_WHAT YOU NEED TO DO_. Copy out every one of the lines below word for word.
--- Begin DATA TO PROCESS ---
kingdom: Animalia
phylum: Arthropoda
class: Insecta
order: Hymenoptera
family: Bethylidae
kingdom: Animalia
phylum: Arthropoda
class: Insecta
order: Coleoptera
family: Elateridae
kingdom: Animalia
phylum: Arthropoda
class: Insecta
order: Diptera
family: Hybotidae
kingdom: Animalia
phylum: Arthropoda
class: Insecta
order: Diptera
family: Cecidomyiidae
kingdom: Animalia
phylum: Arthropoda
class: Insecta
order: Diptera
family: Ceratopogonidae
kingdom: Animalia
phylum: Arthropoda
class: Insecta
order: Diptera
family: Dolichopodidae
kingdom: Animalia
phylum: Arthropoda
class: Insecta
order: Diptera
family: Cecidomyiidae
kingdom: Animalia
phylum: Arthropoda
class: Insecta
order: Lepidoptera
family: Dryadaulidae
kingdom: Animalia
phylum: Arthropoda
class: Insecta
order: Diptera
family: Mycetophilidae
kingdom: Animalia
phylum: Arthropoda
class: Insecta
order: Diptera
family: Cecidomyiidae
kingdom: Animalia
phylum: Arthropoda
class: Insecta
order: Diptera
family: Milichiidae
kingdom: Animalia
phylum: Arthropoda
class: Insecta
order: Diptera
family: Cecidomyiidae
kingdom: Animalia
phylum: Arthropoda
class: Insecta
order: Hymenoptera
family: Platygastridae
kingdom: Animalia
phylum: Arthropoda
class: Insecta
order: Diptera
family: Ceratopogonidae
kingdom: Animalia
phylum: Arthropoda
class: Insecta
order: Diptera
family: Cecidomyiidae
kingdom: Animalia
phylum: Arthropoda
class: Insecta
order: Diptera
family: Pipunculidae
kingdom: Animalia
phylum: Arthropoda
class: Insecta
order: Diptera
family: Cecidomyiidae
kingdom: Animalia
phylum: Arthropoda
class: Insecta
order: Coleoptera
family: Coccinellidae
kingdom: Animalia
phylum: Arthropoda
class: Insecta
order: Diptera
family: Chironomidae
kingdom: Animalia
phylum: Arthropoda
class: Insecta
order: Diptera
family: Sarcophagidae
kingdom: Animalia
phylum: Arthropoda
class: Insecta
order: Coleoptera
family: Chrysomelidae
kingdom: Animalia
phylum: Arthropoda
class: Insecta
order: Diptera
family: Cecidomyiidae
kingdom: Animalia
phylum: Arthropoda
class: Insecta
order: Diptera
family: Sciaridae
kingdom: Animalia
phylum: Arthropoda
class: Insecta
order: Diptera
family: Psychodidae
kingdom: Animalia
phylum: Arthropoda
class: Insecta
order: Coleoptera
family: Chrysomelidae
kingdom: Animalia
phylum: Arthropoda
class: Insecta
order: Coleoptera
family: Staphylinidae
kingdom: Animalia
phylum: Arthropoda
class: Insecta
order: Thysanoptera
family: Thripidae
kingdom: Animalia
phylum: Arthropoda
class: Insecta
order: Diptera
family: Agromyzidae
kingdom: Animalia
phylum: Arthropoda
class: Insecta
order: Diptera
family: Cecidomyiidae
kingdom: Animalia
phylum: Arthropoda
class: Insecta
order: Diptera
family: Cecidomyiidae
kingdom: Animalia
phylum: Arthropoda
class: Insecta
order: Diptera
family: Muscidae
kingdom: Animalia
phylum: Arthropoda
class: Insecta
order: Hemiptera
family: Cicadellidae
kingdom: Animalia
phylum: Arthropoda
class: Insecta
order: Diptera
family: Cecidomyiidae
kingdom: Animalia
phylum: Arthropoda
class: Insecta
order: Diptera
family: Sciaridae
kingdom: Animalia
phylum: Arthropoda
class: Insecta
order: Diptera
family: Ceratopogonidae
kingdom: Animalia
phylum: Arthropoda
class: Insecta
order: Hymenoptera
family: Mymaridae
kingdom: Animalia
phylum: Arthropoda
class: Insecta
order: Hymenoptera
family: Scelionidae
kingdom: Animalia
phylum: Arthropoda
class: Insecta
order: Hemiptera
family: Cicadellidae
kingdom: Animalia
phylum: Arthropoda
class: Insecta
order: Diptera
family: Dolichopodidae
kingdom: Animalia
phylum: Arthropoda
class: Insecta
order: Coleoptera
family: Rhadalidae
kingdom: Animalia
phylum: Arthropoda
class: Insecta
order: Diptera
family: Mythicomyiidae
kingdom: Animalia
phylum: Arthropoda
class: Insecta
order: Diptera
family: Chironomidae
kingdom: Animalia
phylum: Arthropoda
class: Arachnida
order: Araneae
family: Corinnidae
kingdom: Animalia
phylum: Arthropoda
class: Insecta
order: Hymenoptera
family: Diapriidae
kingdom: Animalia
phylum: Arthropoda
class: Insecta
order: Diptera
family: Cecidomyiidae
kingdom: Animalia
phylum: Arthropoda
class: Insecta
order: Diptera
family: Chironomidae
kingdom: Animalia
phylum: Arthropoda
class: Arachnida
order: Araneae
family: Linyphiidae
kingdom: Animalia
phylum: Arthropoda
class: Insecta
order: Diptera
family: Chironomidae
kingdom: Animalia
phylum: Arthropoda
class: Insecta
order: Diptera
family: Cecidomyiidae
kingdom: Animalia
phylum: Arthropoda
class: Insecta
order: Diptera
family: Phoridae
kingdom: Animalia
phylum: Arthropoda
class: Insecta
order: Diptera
--- End DATA TO PROCESS ---
_RESPONSE TO THIS EXERCISE_.
kingdom: Animalia
phylum: Arthropoda
class: Insecta
order: Hymenoptera
family: Bethylidae
kingdom: Animalia
phylum: Arthropoda
class: Insecta
order: Coleoptera
family: Elateridae
kingdom: Animalia
phylum: Arthropoda
class: Insecta
order: Diptera
family: Hybotidae
kingdom: Animalia
phylum: Arthropoda
class: Insecta
order: Diptera
family: Cecidomyiidae
kingdom: Animalia
phylum: Arthropoda
class: Insecta
order: Diptera
family: Ceratopogonidae
kingdom: Animalia
phylum: Arthropoda
class: Insecta
order: Diptera
family: Dolichopodidae
kingdom: Animalia
phylum: Arthropoda
class: Insecta
order: Diptera
family: Cecidomyiidae
kingdom: Animalia
phylum: Arthropoda
class: Insecta
order: Lepidoptera
family: Dryadaulidae
kingdom: Animalia
phylum: Arthropoda
class: Insecta
order: Diptera
family: Mycetophilidae
kingdom: Animalia
phylum: Arthropoda
class: Insecta
order: Diptera
family: Cecidomyiidae
kingdom: Animalia
phylum: Arthropoda
class: Insecta
order: Diptera
family: Milichiidae
kingdom: Animalia
phylum: Arthropoda
class: Insecta
order: Diptera
family: Cecidomyiidae
kingdom: Animalia
phylum: Arthropoda
class: Insecta
order: Hymenoptera
family: Platygastridae
kingdom: Animalia
phylum: Arthropoda
class: Insecta
order: Diptera
family: Ceratopogonidae
kingdom: Animalia
phylum: Arthropoda
class: Insecta
order: Diptera
family: Cecidomyiidae
kingdom: Animalia
phylum: Arthropoda
class: Insecta
order: Diptera
family: Pipunculidae
kingdom: Animalia
phylum: Arthropoda
class: Insecta
order: Diptera
family: Cecidomyiidae
kingdom: Animalia
phylum: Arthropoda
class: Insecta
order: Coleoptera
family: Coccinellidae
kingdom: Animalia
phylum: Arthropoda
class: Insecta
order: Diptera
family: Chironomidae
kingdom: Animalia
phylum: Arthropoda
class: Insecta
order: Diptera
family: Sarcophagidae
kingdom: Animalia
phylum: Arthropoda
class: Insecta
order: Coleoptera
family: Chrysomelidae
kingdom: Animalia
phylum: Arthropoda
class: Insecta
order: Diptera
family: Cecidomyiidae
kingdom: Animalia
phylum: Arthropoda
class: Insecta
order: Diptera
family: Sciaridae
kingdom: Animalia
phylum: Arthropoda
class: Insecta
order: Diptera
family: Psychodidae
kingdom: Animalia
phylum: Arthropoda
class: Insecta
order: Coleoptera
family: Chrysomelidae
kingdom: Animalia
phylum: Arthropoda
class: Insecta
order: Coleoptera
family: Staphylinidae
kingdom: Animalia
phylum: Arthropoda
class: Insecta
order: Thysanoptera
family: Thripidae
kingdom: Animalia
phylum: Arthropoda
class: Insecta
order: Diptera
family: Agromyzidae
kingdom: Animalia
phylum: Arthropoda
class: Insecta
order: Diptera
family: Cecidomyiidae
kingdom: Animalia
phylum: Arthropoda
class: Insecta
order: Diptera
family: Cecidomyiidae
kingdom: Animalia
phylum: Arthropoda
class: Insecta
order: Diptera
family: Muscidae
kingdom: Animalia
phylum: Arthropoda
class: Insecta
order: Hemiptera
family: Cicadellidae
kingdom: Animalia
phylum: Arthropoda
class: Insecta
order: Diptera
family: Cecidomyiidae
kingdom: Animalia
phylum: Arthropoda
class: Insecta
order: Diptera
family: Sciaridae
kingdom: Animalia
phylum: Arthropoda
class: Insecta
order: Diptera
family: Ceratopogonidae
kingdom: Animalia
phylum: Arthropoda
class: Insecta
order: Hymenoptera
family: Mymaridae
kingdom: Animalia
phylum: Arthropoda
class: Insecta
order: Hymenoptera
family: Scelionidae
kingdom: Animalia
phylum: Arthropoda
class: Insecta
order: Hemiptera
family: Cicadellidae
kingdom: Animalia
phylum: Arthropoda
class: Insecta
order: Diptera
family: Dolichopodidae
kingdom: Animalia
phylum: Arthropoda
class: Insecta
order: Coleoptera
family: Rhadalidae
kingdom: Animalia
phylum: Arthropoda
class: Insecta
order: Diptera
family: Mythicomyiidae
kingdom: Animalia
phylum: Arthropoda
class: Insecta
order: Diptera
family: Chironomidae
kingdom: Animalia
phylum: Arthropoda
class: Arachnida
order: Araneae
family: Corinnidae
kingdom: Animalia
phylum: Arthropoda
class: Insecta
order: Hymenoptera
family: Diapriidae
kingdom: Animalia
phylum: Arthropoda
class: Insecta
order: Diptera
family: Cecidomyiidae
kingdom: Animalia
phylum: Arthropoda
class: Insecta
order: Diptera
family: Chironomidae
kingdom: Animalia
phylum: Arthropoda
class: Arachnida
order: Araneae
family: Linyphiidae
kingdom: Animalia
phylum: Arthropoda
class: Insecta
order: Diptera
family: Chironomidae
kingdom: Animalia
phylum: Arthropoda
class: Insecta
order: Diptera
family: Cecidomyiidae
kingdom: Animalia
phylum: Arthropoda
class: Insecta
order: Diptera
family: Phoridae
kingdom: Animalia
phylum: Arthropoda
class: Insecta
order: Diptera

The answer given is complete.